REQUIREMENT.
From the line with "15: (845, 304, 41.23)" to the final line, print the records exactly as they are.

#### INPUT DATA ####

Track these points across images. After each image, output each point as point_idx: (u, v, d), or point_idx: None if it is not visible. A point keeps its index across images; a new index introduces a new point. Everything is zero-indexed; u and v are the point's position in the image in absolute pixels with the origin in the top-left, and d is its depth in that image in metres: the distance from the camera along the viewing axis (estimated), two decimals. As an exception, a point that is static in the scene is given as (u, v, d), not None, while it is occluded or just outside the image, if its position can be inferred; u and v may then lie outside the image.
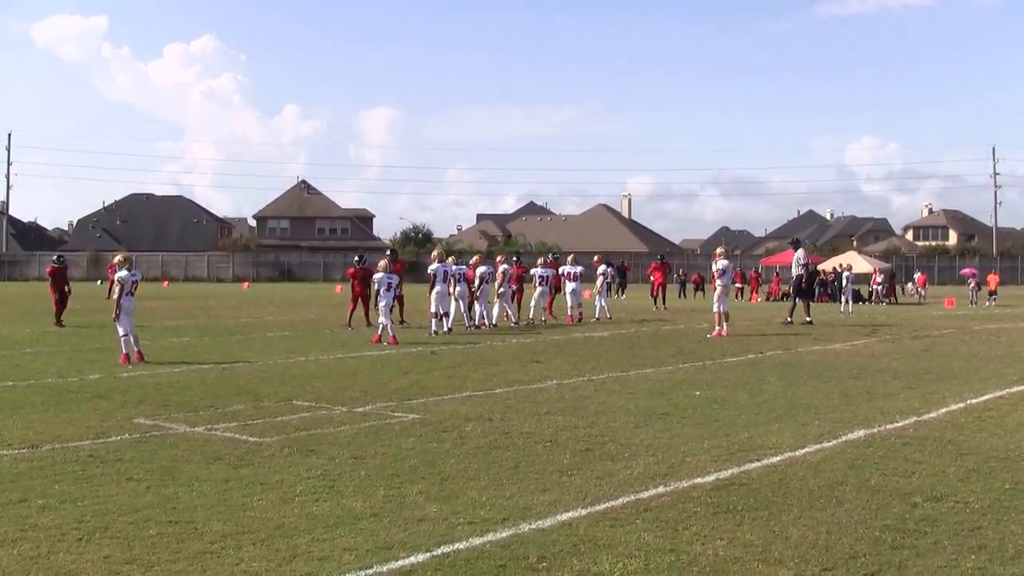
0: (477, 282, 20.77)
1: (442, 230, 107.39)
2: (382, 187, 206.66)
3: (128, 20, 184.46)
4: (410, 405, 10.42)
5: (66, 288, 22.14)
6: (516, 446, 8.26)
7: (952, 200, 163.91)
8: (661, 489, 6.88)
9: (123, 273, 14.53)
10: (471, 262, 21.68)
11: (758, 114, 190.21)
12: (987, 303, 39.31)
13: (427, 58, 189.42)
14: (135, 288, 14.29)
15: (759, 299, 43.57)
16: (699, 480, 7.17)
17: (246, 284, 62.49)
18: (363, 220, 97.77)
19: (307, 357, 15.23)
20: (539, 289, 22.83)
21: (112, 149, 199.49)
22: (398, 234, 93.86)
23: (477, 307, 21.02)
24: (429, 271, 19.54)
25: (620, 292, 42.76)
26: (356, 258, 22.10)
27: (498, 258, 22.83)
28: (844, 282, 31.13)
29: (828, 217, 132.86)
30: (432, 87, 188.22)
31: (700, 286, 49.30)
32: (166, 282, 61.85)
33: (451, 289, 19.86)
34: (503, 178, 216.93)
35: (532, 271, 23.17)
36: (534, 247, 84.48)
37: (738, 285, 48.98)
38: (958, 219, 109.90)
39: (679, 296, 44.75)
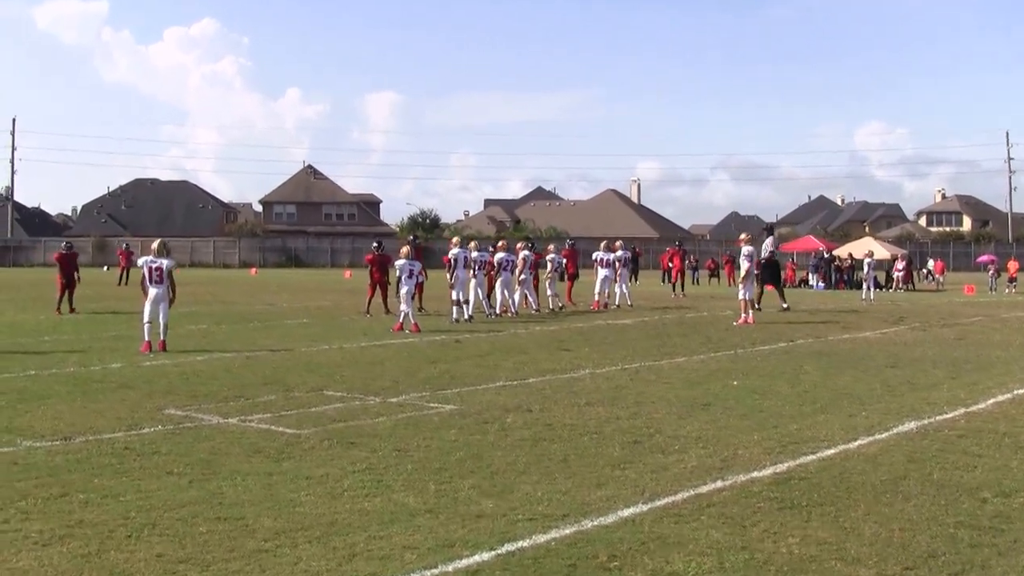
0: (496, 269, 20.57)
1: (449, 215, 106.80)
2: (386, 172, 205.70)
3: (128, 4, 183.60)
4: (444, 395, 10.25)
5: (76, 275, 22.03)
6: (562, 438, 8.10)
7: (964, 186, 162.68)
8: (719, 483, 6.71)
9: (142, 259, 14.36)
10: (495, 247, 21.45)
11: (765, 98, 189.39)
12: (1007, 290, 38.97)
13: (430, 42, 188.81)
14: (159, 275, 14.05)
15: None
16: (756, 474, 7.00)
17: (254, 270, 62.30)
18: (370, 205, 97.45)
19: (330, 345, 15.06)
20: (550, 277, 22.66)
21: (114, 134, 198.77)
22: (405, 219, 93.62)
23: (498, 294, 20.81)
24: (449, 256, 19.32)
25: (633, 278, 42.55)
26: (374, 244, 21.91)
27: (519, 244, 22.59)
28: (866, 269, 30.84)
29: (839, 203, 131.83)
30: (435, 72, 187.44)
31: (715, 272, 49.01)
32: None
33: (472, 275, 19.65)
34: (508, 163, 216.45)
35: (547, 258, 22.97)
36: (544, 232, 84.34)
37: (755, 272, 48.76)
38: (971, 204, 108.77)
39: (692, 283, 44.38)
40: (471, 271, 19.53)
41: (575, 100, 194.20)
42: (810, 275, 45.27)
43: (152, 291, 14.08)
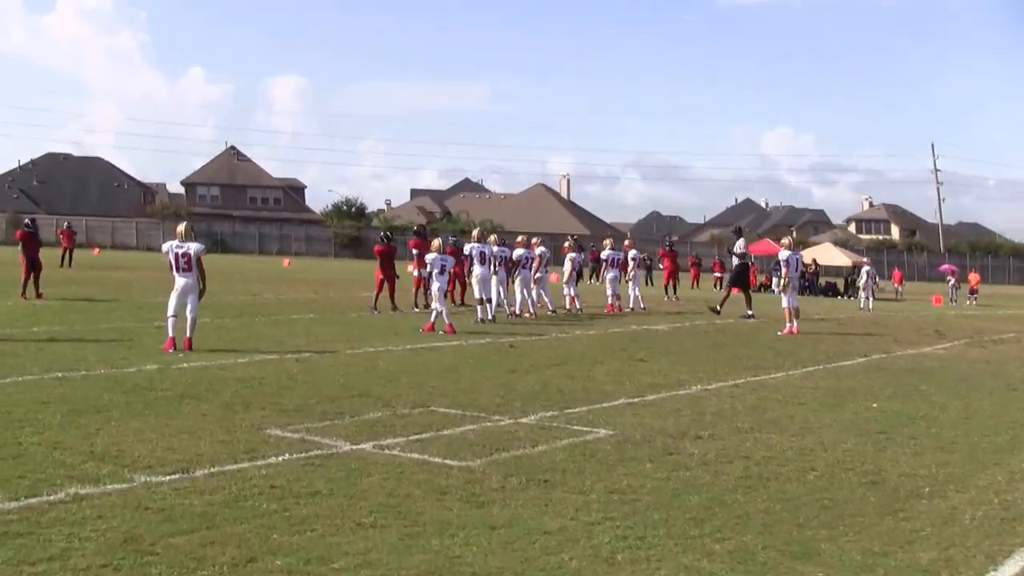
0: (515, 266, 19.24)
1: (366, 204, 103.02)
2: (295, 156, 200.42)
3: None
4: (578, 415, 8.97)
5: (39, 256, 20.08)
6: (784, 476, 6.93)
7: (871, 194, 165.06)
8: (1041, 543, 5.66)
9: (166, 244, 12.67)
10: (515, 242, 20.11)
11: (678, 98, 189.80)
12: (968, 302, 39.01)
13: (335, 26, 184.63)
14: (187, 262, 12.37)
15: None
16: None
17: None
18: (295, 190, 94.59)
19: (373, 347, 13.54)
20: (566, 274, 21.40)
21: (9, 105, 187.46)
22: (329, 206, 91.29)
23: (517, 294, 19.47)
24: (466, 251, 17.89)
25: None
26: (383, 235, 20.38)
27: (534, 240, 21.27)
28: (865, 277, 30.40)
29: (763, 206, 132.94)
30: (342, 56, 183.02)
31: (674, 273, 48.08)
32: (96, 249, 58.16)
33: (492, 271, 18.27)
34: (422, 151, 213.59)
35: (569, 256, 21.68)
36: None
37: (717, 274, 48.26)
38: (899, 213, 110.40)
39: (646, 283, 43.21)
40: (491, 267, 18.12)
41: (486, 91, 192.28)
42: (772, 279, 44.93)
43: (179, 281, 12.40)
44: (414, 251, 20.27)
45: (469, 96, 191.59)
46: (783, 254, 19.10)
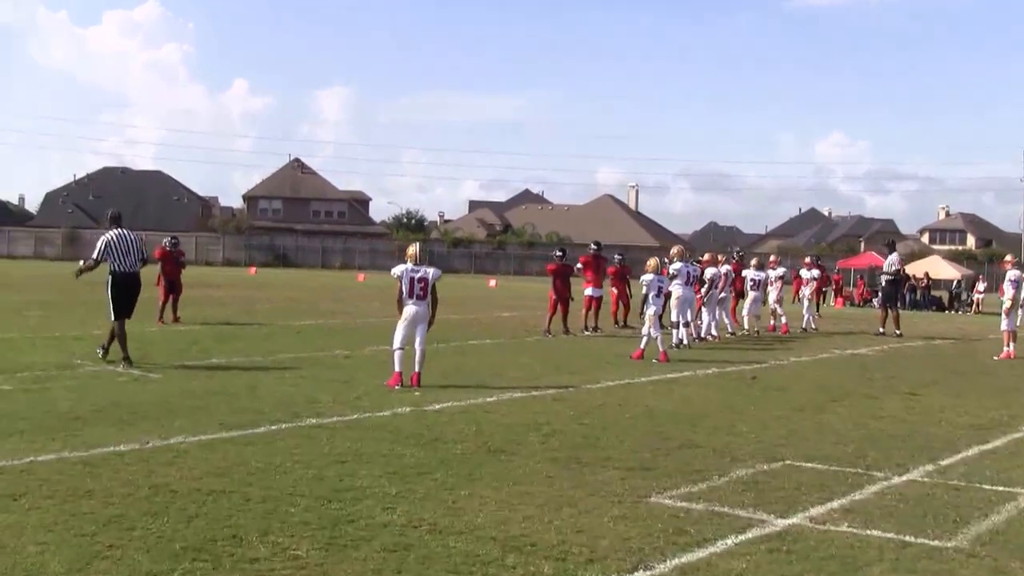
0: (706, 287, 18.01)
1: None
2: (340, 167, 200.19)
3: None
4: (961, 469, 7.73)
5: (179, 278, 19.13)
6: None
7: (929, 202, 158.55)
8: None
9: (399, 268, 11.46)
10: (703, 260, 18.84)
11: (726, 107, 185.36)
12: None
13: (383, 38, 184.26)
14: (423, 288, 11.18)
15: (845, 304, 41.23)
16: None
17: (253, 269, 58.77)
18: (360, 203, 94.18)
19: (611, 381, 12.25)
20: (752, 295, 20.06)
21: (50, 120, 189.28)
22: (390, 219, 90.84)
23: (706, 317, 18.22)
24: (672, 270, 16.71)
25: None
26: (558, 252, 19.21)
27: (719, 257, 19.98)
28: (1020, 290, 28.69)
29: (828, 215, 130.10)
30: (387, 69, 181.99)
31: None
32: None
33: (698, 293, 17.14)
34: (466, 162, 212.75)
35: (744, 273, 20.37)
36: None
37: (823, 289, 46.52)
38: (975, 223, 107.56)
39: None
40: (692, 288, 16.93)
41: (530, 102, 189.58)
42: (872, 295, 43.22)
43: (410, 309, 11.22)
44: (579, 266, 19.19)
45: (510, 106, 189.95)
46: (1012, 273, 18.02)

####

EXERCISE OUTPUT.
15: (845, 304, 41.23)
16: None
17: (253, 269, 58.77)
18: (360, 203, 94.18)
19: (611, 381, 12.25)
20: (752, 295, 20.06)
21: (50, 120, 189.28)
22: (390, 219, 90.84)
23: (706, 317, 18.22)
24: (672, 270, 16.71)
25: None
26: (558, 252, 19.21)
27: (719, 257, 19.98)
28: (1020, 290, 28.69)
29: (828, 215, 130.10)
30: (387, 69, 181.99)
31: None
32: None
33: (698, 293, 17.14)
34: (466, 162, 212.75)
35: (744, 273, 20.37)
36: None
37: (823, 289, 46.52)
38: (975, 223, 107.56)
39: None
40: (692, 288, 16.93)
41: (530, 102, 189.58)
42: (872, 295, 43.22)
43: (410, 309, 11.22)
44: (579, 266, 19.19)
45: (510, 106, 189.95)
46: (1012, 273, 18.02)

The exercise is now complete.